• **Work task 1**
Reproduce the records word for word, beginning with their first line and continuing through the line that contains "541.6], [0, 0, 1]] dist [-0.003833, 0.001138]". Omit the pictures from your copy.

• **Supplied text**
Full Story (comments: none)

Kernel development news

File creation times

By Jonathan Corbet
July 26, 2010

Linux systems, like the Unix systems that came before, maintain three different timestamps for each file. The semantics of those timestamps are often surprising to users, though, and they don't provide the information that users often want to know. The possible addition of a new system call is giving kernel developers the opportunity to make some changes in this area, but there is not, yet, a consensus on how that should be done.

The Unix file timestamps, as long-since enshrined by POSIX, are called "atime," "ctime," and "mtime." The atime stamp is meant to record the last time that the file was accessed. This information is almost never used, though, and can be quite expensive to maintain; Ingo Molnar once called atime "perhaps the most stupid Unix design idea of all times". So atime is often disabled on contemporary systems or, at least, rolled back to the infrequently-updated "relatime" mode. Mtime, instead, makes a certain amount of sense; it tells the user when the file was last modified. Modification requires writing to the file anyway, so updating this time is often free, and the information is often useful.

That leaves ctime, which is a bit of a strange beast. Users who do not look deeply are likely to interpret ctime as "creation time," but that is not what is stored there; ctime, instead, is updated whenever a file's metadata is changed. The main consumer of this information, apparently, is the venerable dump utility, which likes to know that a file's metadata has changed (so that information must be saved in an incremental backup), but the file data itself has not and need not be saved again. The number of dump users has certainly fallen over the years, to the point that the biggest role played by ctime is, arguably, confusing users who really just want a file's creation time.

So where do users find the creation time? They don't: Linux systems do not store that time and provide no interface for applications to access it.

That situation could change, though. Some newer filesystems (Btrfs and ext4, for example) have been designed with space for file creation times. Other operating systems also provide this information, and some network filesystem protocols expect to have access to it. So it would be nice if Linux properly supported file creation times; the proposed addition of the xstat() system call would be the ideal time to make that change.

Current xstat() implementations do, in fact, add a st_btime field to struct xstat; the "b" stands for "birth," which is a convention established in the BSD camp. There has been a fair amount of discussion about that addition, though, based on naming and semantics.

The naming issue, one would think, would be relatively straightforward. It was pointed out, though, that other names have been used in the kernel. JFS and Btrfs use "otime," for some reason, while ext4 uses "crtime." And BSD, it turns out, uses "birthtime" instead of "btime." That discussion inspired Linus to exclaim:

Oh wow. And all of this just convinces me that we should _not_ do any of this, since clearly it's all totally useless and people can't even agree on a name.

After that, though, Linus looked a bit more deeply at the problem, which he saw as primarily being to provide a Windows-style creation time that Samba could use. It turns out that Windows allows the creation time to be modified, so Linus saw it as being a sort of variation on the Unix ctime notion. That led to a suggestion to change the semantics of ctime to better suit the Windows case. After all, almost nobody uses ctime anyway, and it would be a trivial change to make ctime look like the Windows creation time. This behavior could be specified either as a per-process flag or a mount-time option; then there would be no need to add a new time field.

• **Work task 2**
According to the article on file creation times, what does the "b" in the st_btime field stand for?

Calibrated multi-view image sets
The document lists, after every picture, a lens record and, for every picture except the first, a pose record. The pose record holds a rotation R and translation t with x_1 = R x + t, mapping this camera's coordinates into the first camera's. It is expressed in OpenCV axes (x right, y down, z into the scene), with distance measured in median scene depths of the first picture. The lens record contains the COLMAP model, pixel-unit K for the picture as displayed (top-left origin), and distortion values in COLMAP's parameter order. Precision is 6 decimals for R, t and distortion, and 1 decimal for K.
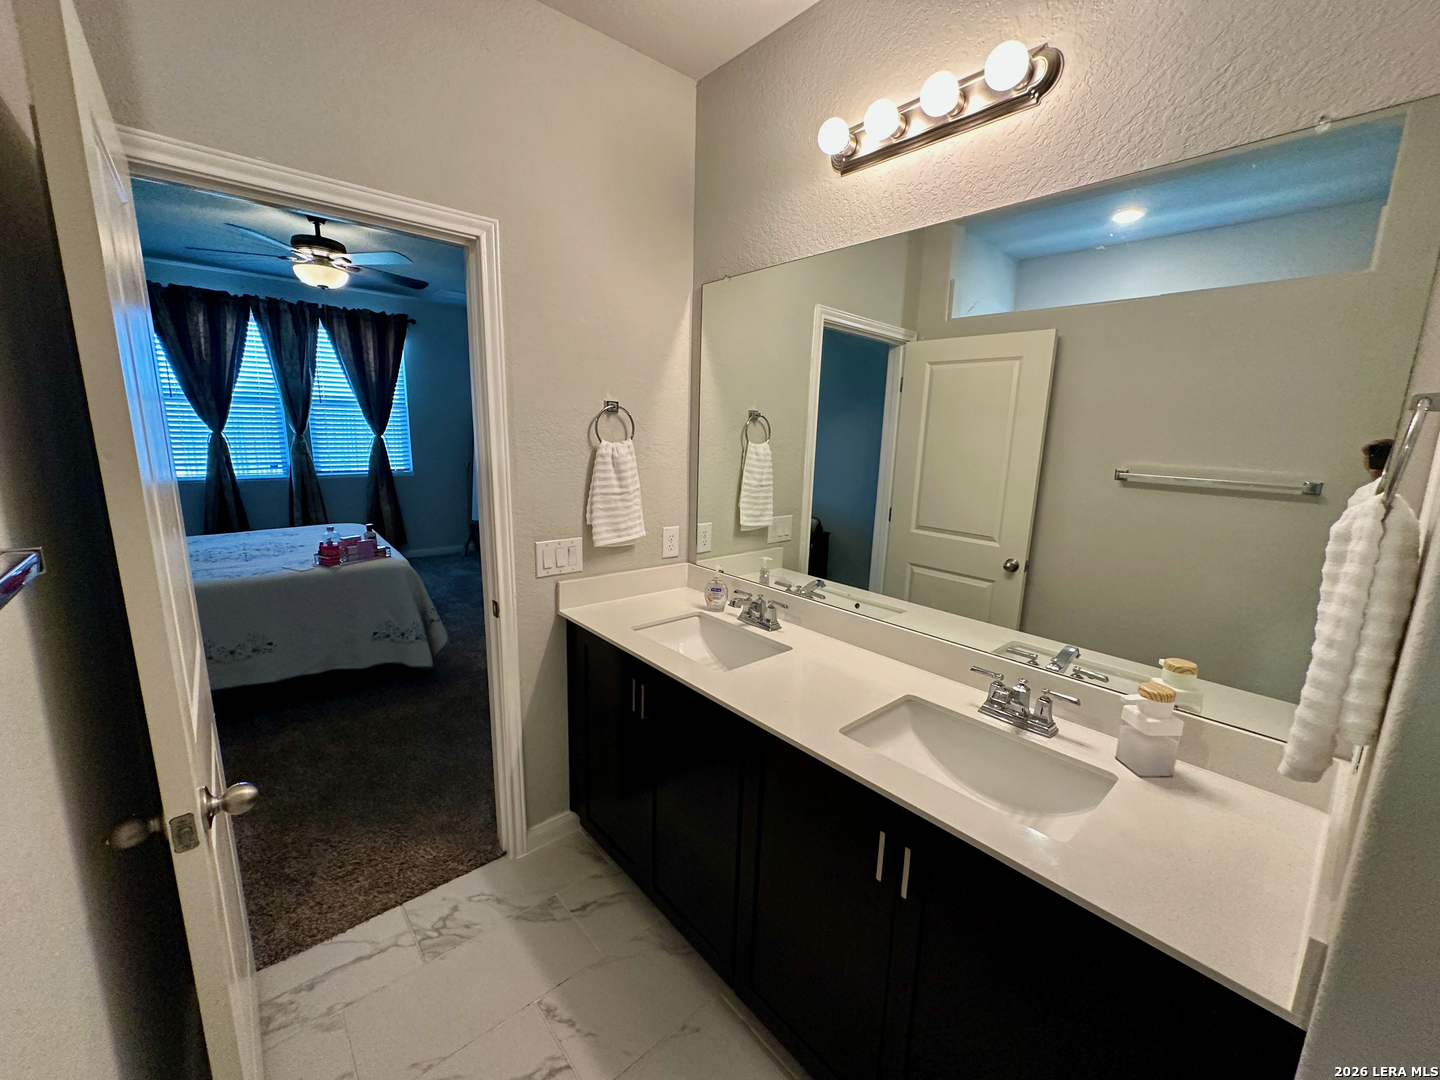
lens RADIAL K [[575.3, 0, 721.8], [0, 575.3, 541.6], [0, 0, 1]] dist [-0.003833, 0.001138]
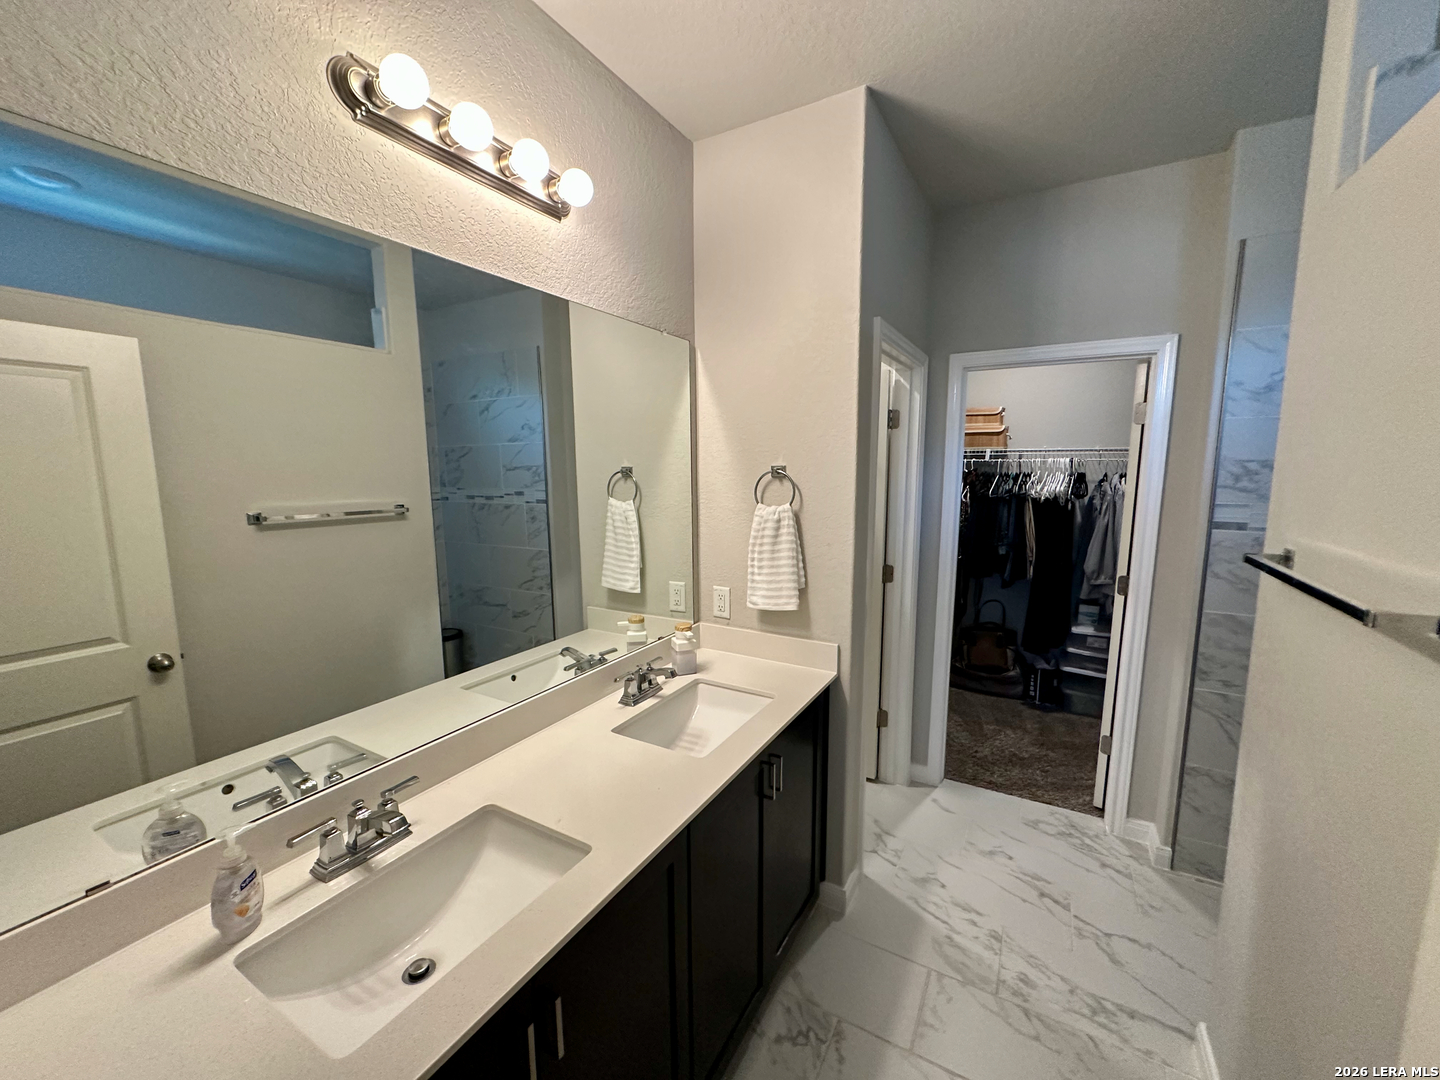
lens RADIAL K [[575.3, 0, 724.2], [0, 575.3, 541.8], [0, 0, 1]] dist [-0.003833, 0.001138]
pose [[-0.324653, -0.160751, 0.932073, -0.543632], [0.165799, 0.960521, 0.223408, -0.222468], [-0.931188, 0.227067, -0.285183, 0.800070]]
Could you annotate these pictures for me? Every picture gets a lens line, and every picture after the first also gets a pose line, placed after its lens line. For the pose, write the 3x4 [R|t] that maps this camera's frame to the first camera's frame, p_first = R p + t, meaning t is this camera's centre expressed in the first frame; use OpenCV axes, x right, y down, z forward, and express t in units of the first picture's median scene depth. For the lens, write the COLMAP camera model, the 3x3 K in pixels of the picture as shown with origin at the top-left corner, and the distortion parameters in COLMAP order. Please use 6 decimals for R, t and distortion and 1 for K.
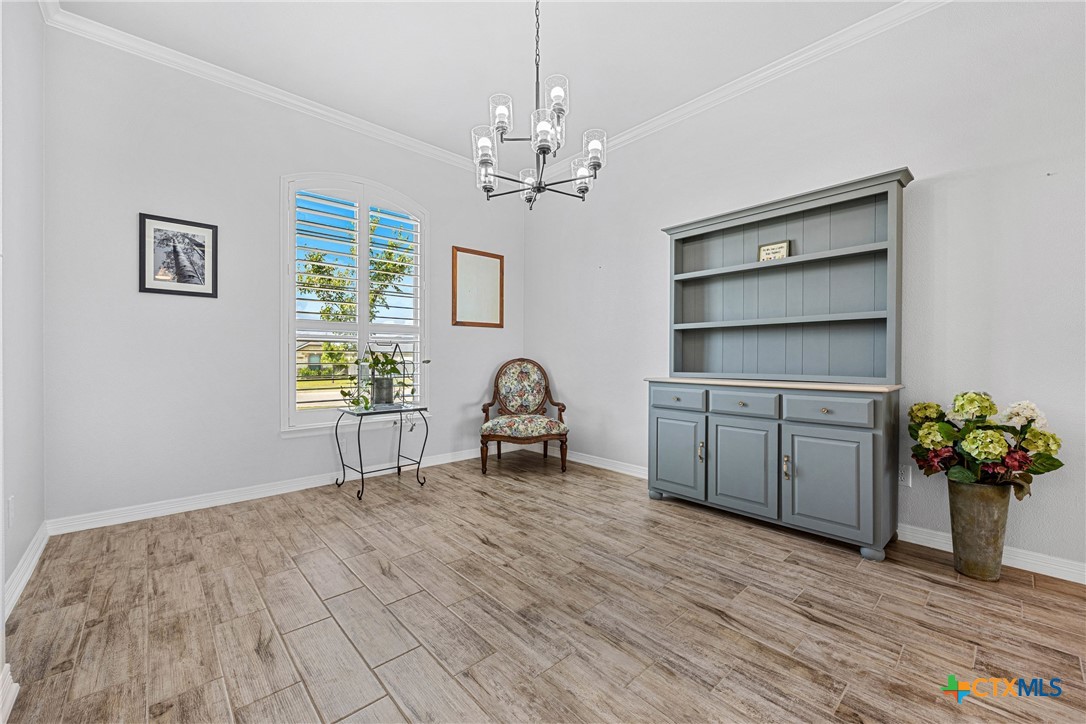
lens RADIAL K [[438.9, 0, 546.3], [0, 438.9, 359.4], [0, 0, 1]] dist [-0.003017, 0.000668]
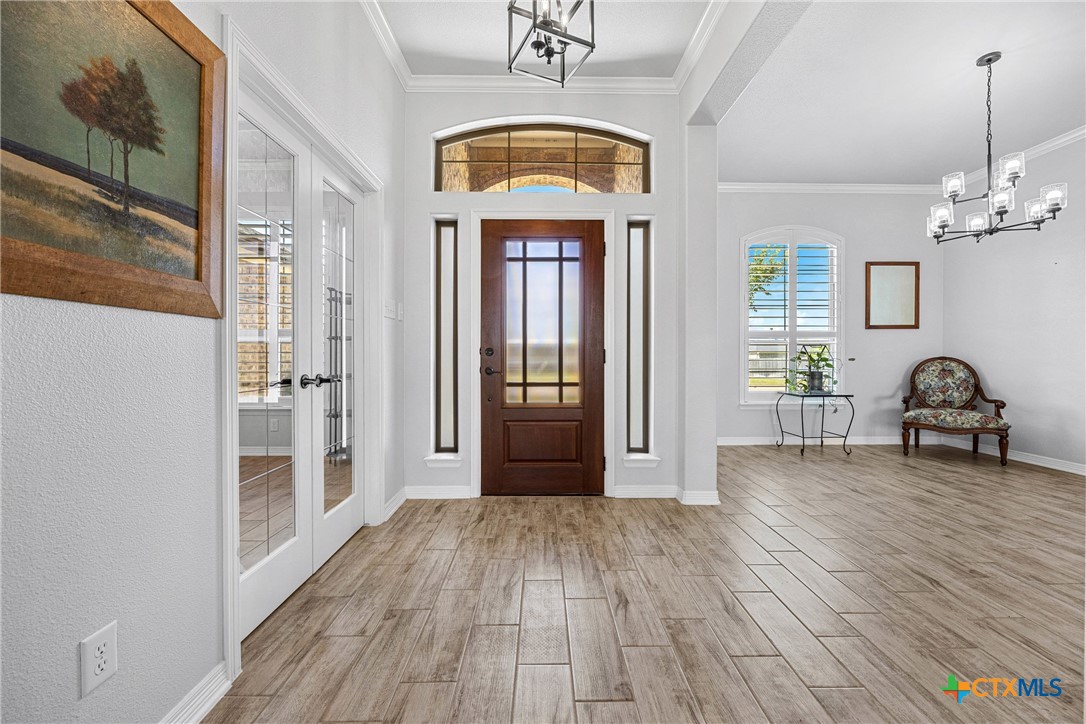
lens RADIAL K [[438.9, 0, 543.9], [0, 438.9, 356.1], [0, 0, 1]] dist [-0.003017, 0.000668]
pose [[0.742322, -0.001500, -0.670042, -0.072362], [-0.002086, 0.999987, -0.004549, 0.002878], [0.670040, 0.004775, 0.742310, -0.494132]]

• **Answer section 1**
The document lists, after every picture, a lens record and, for every picture except the first, a pose record. The pose record holds a rotation R and translation t with x_1 = R x + t, mapping this camera's coordinates into the first camera's. It is expressed in OpenCV axes (x right, y down, z into the scene), with distance measured in median scene depths of the first picture. The lens record contains the COLMAP model, pixel-unit K for the picture as displayed (top-left origin), and distortion values in COLMAP's parameter order. Precision is 6 decimals for R, t and distortion, and 1 decimal for K.
lens RADIAL K [[575.3, 0, 721.8], [0, 575.3, 541.6], [0, 0, 1]] dist [-0.003833, 0.001138]

• **Answer section 2**
It stands for "birth," a convention established in the BSD camp.